Stock sized apr replacement studs or the 3/8" studs?
Stock studs are 1/2-20. Why would you go 3/8?
Do you mean 5/8?
Stock diameter, but quite a bit longer! Yes, 1/2-20.
Does it do this at all temperatures (street, out lap, cooldown..), or only once things have warmed up after a couple laps?
Length means an easy start to the nut, the little tip is perfectly sized to help prevent cross-threading, the studs are diamond-hard, so they don't wear like the stock studs...
All in all, a far superior fastener. If you get hubs from the dealer, you'll have to press out the stockers and press them into the new hubs. At that point, why not upgrade to something better? FYI, raw parts cost on the ARP studs is right at $100 per axle.
Honestly, based on the high-speed, won't go away comment, it still sounds like uneven pad deposits. I also use DTC-60 with stock rotors, and don't get the shimmy, AND I don't bed them "properly." I just go out for a session, and pound on the brakes until I get the first hint of fade, then park the car.

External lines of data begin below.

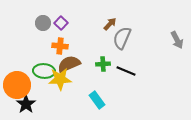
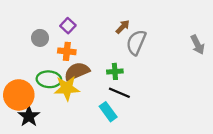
gray circle: (43, 23) -> (40, 38), moved
black line: (126, 71) -> (119, 93), moved

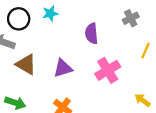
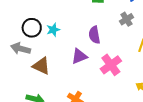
cyan star: (50, 13) -> (53, 30), moved
purple triangle: (63, 68) -> (79, 56), moved

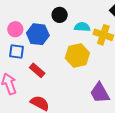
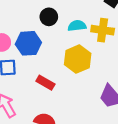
red rectangle: (37, 70) -> (45, 83), moved

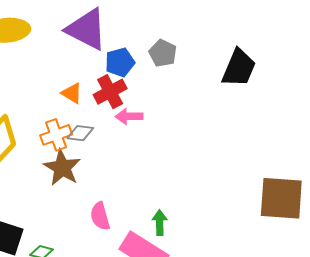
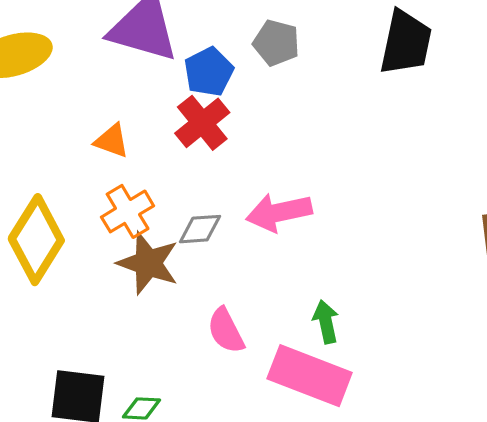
orange triangle: (72, 93) -> (112, 141), moved
pink arrow: (129, 116) -> (279, 212), moved, size x1.4
gray diamond: (80, 133) -> (200, 229), moved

Are you keeping your race and street sets of pads and rotors segregated, or are you just changing pads for the track? Not all compounds are compatible with each other, so for a dual-purpose car, I would keep a "street set" and a "race set."
Also, what did you think of the ST43 pads? How did they compare to the DTC-60's in terms of initial bite, linearity through the braking zone, release and wear?
is the hub considered this whole assembly?
Ignore the big lump of cast iron, though, that's the knuckle. The hubs are the part starting with the ABS cog-wheel, and running outboard from there.